Sufferings are an opportunity for us to make good karma ourselves

Question: We are daily confronted with stories and pictures of horrific sufferings in various parts of the world. We can do little to help physically, and the karma doctrine that these who are now tortured and killed have themselves been torturers and killers in past lives does not bring much relief either. Has Yoga anything to add?

Answer: The doctrine of karma is not meant to be used to diagnose the causes of the sufferings of others. Those sufferings are an opportunity for us to make good karma ourselves, by doing something positive to help.

As you say, physical and material help doesn’t solve the problem because the cause of most of the world suffering is not due to physical natural disasters like earthquakes. It comes from aggressive fury of human groups, from family feuds, local gang fights, up to inter-state wars. These arise from what is technically called causal cosmic ignorance. It can be alleviated by concentration on the underlying cosmic light, which it veils.

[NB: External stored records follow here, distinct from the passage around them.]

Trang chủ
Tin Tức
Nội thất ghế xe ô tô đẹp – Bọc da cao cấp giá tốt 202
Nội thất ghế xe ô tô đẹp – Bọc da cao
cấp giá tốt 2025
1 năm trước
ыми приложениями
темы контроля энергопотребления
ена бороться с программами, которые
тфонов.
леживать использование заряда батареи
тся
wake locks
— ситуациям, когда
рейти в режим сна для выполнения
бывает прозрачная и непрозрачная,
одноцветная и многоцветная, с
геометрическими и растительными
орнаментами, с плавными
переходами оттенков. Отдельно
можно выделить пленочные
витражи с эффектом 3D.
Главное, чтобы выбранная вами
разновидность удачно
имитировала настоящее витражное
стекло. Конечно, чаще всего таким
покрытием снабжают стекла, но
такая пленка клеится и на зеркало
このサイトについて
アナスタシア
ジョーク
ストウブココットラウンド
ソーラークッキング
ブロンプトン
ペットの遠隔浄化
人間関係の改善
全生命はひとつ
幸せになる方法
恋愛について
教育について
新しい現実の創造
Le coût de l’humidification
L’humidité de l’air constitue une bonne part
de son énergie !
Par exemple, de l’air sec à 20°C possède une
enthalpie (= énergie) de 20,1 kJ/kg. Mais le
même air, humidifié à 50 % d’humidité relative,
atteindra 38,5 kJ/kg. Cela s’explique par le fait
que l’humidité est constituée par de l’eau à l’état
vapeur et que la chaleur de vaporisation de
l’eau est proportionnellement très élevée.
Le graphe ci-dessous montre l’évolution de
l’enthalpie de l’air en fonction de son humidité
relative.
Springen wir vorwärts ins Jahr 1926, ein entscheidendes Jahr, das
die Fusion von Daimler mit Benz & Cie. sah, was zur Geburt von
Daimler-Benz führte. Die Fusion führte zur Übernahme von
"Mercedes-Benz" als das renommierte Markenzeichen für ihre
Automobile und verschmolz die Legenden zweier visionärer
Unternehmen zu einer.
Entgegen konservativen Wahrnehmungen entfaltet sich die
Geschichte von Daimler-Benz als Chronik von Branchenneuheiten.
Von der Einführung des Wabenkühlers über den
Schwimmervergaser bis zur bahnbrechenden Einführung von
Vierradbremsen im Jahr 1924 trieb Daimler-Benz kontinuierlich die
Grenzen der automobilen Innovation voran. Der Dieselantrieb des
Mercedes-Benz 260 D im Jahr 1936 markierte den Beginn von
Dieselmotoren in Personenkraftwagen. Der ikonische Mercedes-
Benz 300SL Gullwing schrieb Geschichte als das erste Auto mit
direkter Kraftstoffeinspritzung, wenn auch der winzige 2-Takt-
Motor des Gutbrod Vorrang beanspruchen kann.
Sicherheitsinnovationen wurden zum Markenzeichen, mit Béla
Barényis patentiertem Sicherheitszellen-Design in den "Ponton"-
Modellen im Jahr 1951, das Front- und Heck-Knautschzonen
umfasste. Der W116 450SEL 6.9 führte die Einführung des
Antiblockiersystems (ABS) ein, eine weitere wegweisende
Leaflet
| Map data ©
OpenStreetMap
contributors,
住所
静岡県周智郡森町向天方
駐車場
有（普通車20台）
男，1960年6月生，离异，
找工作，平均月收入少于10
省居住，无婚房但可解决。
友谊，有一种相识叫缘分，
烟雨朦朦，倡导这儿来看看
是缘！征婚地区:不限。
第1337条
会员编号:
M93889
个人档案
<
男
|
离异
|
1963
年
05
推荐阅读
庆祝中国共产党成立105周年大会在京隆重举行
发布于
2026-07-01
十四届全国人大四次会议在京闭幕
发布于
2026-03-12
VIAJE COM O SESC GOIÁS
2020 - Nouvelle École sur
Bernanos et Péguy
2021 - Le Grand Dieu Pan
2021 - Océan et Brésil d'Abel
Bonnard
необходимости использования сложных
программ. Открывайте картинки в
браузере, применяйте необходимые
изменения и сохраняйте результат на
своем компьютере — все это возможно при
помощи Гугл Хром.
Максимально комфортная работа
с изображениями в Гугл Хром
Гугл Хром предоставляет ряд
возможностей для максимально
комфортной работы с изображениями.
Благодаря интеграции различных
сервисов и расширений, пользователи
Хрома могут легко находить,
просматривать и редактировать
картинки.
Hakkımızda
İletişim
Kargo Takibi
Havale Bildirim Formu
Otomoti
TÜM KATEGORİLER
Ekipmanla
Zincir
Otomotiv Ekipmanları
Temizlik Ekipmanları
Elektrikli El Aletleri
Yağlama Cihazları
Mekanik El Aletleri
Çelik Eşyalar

The individual is, in essence, a much bigger element in the causal sphere than in the physical. If the mind is concentrated, temporarily freed from selfishness and inertia, on cosmic light, then for that time it makes a substantial contribution to lessening the worlds suffering.

When confronted with some horrific image which upsets the mind, let one immediately (or as soon as possible) sit down, throw off inertia and selfishness and memory associations of who and where he is. Then meditate on light and peace raining softly down on to humans everywhere. For those who are drawn to a human form, the vision of Christ or of Buddha, raining compassion on humanity, brings immediate relief.

The yogin gets up from a fifteen minutes meditation, with the knowledge that something definite has been done for those others. He often also finds that in his own life, he is tending to do less harm.